Thank you, ascott. I will be getting them separate enclosures soon, knock on wood, they are currently not causing problems for each other.


----------



## littleginsu (Oct 19, 2014)

Sahara: 292gm
Mojave: 250gm


----------



## verda (Oct 20, 2014)

Congrats on your new torts, they are both so pretty.


----------



## ZEROPILOT (Oct 20, 2014)

littleginsu, Is it a particularly slow growing species? My red foot seems close to that size at less than a year. My 3-4 year old is as big as a womans shoe. (Not mine..size14) I'm wondering if my redfooteds are supersizing because of the climate and food? Or are they faster growers, period. I know that they also have shorter life spans at 35ish years.


----------



## ALDABRAMAN (Oct 20, 2014)

~ They are beautiful!


----------



## littleginsu (Oct 29, 2014)

ZEROPILOT said:


> littleginsu, Is it a particularly slow growing species? My red foot seems close to that size at less than a year. My 3-4 year old is as big as a womans shoe. (Not mine..size14) I'm wondering if my redfooteds are supersizing because of the climate and food? Or are they faster growers, period. I know that they also have shorter life spans at 35ish years.


I actually do not know, sorry. These are my first desert tortoises. I am thinking, perhaps, they were not well taken care of by their previous owners, which might be why they are not very big and growing slowly. But honestly, that's just me guessing.


----------



## the_newzie (Nov 4, 2014)

littleginsu said:


> I actually do not know, sorry. These are my first desert tortoises. I am thinking, perhaps, they were not well taken care of by their previous owners, which might be why they are not very big and growing slowly. But honestly, that's just me guessing.
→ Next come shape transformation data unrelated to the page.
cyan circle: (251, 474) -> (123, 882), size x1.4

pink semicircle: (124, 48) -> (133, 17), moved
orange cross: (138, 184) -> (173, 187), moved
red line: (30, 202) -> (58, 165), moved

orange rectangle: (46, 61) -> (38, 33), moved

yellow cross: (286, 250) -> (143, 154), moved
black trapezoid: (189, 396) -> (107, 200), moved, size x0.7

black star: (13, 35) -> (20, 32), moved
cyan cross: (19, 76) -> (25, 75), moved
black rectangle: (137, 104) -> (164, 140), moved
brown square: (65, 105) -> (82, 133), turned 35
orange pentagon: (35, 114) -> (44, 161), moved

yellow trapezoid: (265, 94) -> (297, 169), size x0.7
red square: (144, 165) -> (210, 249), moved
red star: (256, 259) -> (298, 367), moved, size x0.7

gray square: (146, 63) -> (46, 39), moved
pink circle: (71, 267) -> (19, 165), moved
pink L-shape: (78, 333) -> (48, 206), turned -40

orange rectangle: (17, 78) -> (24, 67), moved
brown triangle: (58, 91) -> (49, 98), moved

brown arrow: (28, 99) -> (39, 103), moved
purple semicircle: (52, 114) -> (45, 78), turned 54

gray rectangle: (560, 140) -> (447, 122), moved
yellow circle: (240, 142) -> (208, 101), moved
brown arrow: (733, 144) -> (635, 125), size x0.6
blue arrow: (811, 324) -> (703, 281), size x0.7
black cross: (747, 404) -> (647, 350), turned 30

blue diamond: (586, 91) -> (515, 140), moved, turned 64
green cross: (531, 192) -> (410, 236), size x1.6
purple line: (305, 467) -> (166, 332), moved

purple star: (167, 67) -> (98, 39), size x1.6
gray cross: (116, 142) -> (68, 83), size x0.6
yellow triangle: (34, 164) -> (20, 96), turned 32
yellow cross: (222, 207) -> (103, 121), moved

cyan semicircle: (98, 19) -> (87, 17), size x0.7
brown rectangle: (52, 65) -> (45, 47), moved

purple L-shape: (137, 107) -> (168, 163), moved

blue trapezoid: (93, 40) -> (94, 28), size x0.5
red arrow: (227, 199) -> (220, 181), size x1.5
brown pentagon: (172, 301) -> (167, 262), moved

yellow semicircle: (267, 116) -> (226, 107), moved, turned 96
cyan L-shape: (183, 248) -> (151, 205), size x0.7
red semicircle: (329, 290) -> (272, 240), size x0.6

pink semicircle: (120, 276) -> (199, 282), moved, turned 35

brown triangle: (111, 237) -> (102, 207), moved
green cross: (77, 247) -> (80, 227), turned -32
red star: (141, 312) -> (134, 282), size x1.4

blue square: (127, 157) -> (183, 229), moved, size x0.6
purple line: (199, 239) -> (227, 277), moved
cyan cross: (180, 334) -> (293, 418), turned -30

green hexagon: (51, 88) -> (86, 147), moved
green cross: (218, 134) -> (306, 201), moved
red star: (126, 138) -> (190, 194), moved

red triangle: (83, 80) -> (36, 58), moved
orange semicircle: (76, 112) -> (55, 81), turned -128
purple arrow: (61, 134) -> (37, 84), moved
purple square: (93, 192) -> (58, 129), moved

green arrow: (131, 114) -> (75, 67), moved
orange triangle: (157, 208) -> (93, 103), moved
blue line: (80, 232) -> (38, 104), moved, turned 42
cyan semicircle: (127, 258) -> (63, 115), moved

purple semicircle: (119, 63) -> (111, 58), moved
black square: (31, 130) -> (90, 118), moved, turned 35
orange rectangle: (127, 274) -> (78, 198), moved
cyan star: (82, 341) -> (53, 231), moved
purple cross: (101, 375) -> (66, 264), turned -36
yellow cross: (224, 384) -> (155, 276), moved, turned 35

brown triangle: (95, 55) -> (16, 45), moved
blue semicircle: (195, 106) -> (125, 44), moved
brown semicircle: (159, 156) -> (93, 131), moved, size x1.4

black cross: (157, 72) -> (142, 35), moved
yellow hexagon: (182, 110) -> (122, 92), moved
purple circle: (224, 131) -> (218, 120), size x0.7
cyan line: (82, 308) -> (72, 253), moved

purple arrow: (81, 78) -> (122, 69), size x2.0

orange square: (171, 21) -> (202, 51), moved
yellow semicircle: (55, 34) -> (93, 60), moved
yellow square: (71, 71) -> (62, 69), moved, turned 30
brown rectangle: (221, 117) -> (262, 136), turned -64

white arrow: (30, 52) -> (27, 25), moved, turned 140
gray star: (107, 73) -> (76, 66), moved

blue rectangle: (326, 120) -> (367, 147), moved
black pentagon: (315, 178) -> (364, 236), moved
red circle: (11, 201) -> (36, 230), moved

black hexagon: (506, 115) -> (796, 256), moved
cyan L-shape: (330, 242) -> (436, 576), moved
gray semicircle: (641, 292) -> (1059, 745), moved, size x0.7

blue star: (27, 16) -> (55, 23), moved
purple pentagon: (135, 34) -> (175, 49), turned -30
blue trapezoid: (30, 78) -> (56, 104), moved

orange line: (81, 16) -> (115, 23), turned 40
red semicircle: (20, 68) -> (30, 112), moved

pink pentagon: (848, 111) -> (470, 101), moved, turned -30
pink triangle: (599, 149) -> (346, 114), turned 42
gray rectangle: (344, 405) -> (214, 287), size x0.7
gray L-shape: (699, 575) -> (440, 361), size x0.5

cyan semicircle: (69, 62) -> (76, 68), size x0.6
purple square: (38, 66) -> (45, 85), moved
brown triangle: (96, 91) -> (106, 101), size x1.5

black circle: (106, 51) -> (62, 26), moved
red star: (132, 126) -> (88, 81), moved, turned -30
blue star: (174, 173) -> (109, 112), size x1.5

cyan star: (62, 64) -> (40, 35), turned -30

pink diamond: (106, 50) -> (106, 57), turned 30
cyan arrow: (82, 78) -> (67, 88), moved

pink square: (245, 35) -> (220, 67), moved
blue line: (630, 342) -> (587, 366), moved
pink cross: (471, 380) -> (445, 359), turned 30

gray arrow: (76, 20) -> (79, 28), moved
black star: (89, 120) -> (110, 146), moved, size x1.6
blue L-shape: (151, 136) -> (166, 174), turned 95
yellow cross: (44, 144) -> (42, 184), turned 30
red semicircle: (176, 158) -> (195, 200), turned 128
Cute little guys/girls! I'm interested in what you find out about their growth rate as my little desert tort seems to be on the small side and I'd like to know if he's on track developmentally.


----------



## bouaboua (Nov 4, 2014)

Sorry for the late Congrats to your new torts. They look so cute.


----------



## littleginsu (Jul 12, 2015)

I know it's been a while, just wanted to update the thread with current weights.

Sahara: 590 grams
Mojave: 564 grams

They have more than doubled their weight in 10 months.


----------



## Tidgy's Dad (Jul 13, 2015)

Photos please!
They're doing well and I know from experience the Sahara's getting bigger.


----------